Once home, the meat and fish (sometimes, octupus) were carefully unwrapped from their paper wrappers and sorted out for partition to be used for numerous meals throughout the next few weeks. They would often buy large slabs of beef, from which my father would carefully cut several assortments to be used in stews, soups, and various stuffed vegetable dishes–my father pushing cubes of meat into Kaukab’s hand meat grinder while I watched, mesmorized by the yarn-like product spilling into the large bowl below.

The best part came when my father fed us a special treat of raw sirloin or filet he’d cut into small squares, lightly dusted with salt and wrapped in a small torn piece of pita bread.
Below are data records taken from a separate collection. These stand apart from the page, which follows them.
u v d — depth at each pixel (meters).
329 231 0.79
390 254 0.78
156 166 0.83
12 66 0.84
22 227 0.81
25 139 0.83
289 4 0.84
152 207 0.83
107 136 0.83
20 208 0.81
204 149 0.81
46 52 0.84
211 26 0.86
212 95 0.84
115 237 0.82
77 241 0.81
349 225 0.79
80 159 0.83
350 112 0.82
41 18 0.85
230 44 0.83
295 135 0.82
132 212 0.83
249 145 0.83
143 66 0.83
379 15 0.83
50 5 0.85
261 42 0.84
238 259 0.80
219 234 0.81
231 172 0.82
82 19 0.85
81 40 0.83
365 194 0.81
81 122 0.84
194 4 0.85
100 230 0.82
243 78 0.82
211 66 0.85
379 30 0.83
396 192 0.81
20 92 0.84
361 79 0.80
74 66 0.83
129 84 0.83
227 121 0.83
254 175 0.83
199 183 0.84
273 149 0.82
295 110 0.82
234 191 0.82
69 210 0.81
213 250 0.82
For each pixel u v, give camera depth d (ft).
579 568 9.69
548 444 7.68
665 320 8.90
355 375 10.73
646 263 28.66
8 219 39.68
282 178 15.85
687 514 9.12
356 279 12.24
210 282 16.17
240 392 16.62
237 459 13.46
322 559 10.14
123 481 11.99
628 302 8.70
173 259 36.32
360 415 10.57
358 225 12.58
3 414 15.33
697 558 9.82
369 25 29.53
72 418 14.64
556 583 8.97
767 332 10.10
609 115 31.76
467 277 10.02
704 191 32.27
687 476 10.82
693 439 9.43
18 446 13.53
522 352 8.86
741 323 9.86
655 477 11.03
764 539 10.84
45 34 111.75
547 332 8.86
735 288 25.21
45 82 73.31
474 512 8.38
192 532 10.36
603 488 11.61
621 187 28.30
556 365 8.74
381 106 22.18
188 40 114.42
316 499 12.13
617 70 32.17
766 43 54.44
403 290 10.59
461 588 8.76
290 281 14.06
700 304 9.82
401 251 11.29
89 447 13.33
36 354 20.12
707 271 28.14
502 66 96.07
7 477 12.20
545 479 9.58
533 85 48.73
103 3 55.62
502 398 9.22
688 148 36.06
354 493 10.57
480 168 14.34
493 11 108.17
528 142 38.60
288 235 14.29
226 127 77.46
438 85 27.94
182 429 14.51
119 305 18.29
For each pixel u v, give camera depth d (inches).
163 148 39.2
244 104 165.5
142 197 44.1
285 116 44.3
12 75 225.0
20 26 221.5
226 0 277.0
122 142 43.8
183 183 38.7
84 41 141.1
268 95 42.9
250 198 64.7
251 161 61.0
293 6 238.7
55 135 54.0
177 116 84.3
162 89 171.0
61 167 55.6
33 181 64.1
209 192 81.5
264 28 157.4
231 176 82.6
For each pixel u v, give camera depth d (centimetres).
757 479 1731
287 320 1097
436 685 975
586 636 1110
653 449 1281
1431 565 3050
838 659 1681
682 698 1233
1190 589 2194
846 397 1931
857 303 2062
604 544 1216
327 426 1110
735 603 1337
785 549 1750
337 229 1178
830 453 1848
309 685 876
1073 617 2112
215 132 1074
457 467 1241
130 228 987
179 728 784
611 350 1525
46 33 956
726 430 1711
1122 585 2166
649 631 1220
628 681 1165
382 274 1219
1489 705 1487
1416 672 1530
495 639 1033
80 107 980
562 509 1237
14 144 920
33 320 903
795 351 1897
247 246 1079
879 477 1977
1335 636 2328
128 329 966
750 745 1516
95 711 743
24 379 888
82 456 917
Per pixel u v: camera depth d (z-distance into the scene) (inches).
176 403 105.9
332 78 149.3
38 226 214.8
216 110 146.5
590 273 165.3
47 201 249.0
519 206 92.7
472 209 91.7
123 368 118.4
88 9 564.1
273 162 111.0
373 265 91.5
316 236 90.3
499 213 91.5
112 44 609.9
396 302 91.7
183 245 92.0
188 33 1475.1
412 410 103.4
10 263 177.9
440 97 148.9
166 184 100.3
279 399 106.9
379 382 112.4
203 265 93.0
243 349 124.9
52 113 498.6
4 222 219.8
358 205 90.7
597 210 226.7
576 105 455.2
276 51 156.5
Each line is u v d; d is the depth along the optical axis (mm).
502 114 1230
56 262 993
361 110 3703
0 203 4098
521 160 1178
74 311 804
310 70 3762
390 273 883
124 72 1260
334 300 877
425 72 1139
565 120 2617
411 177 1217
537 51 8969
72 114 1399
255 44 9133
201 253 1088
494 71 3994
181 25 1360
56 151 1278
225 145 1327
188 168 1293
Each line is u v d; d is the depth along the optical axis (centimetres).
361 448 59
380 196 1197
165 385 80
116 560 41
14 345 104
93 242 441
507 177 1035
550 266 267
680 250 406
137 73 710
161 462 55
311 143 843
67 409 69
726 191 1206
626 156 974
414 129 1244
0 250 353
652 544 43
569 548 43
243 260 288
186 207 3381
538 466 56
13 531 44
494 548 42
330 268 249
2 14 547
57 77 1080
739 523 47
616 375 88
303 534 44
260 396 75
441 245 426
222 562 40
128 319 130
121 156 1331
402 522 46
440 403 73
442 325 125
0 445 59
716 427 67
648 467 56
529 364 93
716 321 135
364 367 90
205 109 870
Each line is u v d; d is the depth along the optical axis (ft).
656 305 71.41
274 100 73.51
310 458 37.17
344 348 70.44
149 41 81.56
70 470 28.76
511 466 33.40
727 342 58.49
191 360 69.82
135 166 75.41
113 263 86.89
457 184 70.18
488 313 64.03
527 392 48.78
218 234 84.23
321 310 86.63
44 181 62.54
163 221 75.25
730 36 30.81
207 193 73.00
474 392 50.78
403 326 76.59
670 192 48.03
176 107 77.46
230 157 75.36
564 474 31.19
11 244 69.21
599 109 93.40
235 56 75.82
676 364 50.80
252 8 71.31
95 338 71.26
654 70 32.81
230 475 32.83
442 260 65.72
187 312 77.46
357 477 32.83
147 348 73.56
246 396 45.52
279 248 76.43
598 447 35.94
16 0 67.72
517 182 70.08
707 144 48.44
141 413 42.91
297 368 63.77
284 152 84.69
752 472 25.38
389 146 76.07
There we were, five little kids all seated around Kaukab’s table, waiting for our pieces, noshing quietly on raw meat, like contented lion cubs.

2 Responses to “Meat From My Childhood”

  1. Agnes 11/15/2010 at 1:38 pm #

    My parents still buy a lot of their meat from a real butcher. I remember going with my dad every Saturday while he took a number and waited to order all the different cuts of beef, lamb and pork. I still remember the smell of the shop – not unpleasant – and the fact that there was always a layer of sawdust on the floor, for whatever reason.

    My kids have experienced the same revelations about the origins of McD’s meat, and have reacted in varying ways. Youngest says she’ll never eat anything from McD’s again. Middle says she never liked the place anyway. Eldest prefers Taco Bell, but isn’t all that concerned about the meat thing.

    • mymotherstable 11/15/2010 at 6:58 pm #

      Unfortunately, that meat touches nearly every fast food and supermarket counter. Bleh.

      I’m trying to stay away from anything ‘ground,’ even though I know, deep down, that all the meat, poultry, and some fish is processed in some way. The worst part of the movie is watching the processing plants. Nauseating. And, pretty scary.

      Hubby took out his trusty Kitchen-Aid meat grinder attachment and used it to turn my chuck beef cubes into a nice, true-red, lean, lean ground chuck, for tacos last night. So much better, even though, again, I know the original meat wasn’t likely homegrown, unless Aldi’s counts?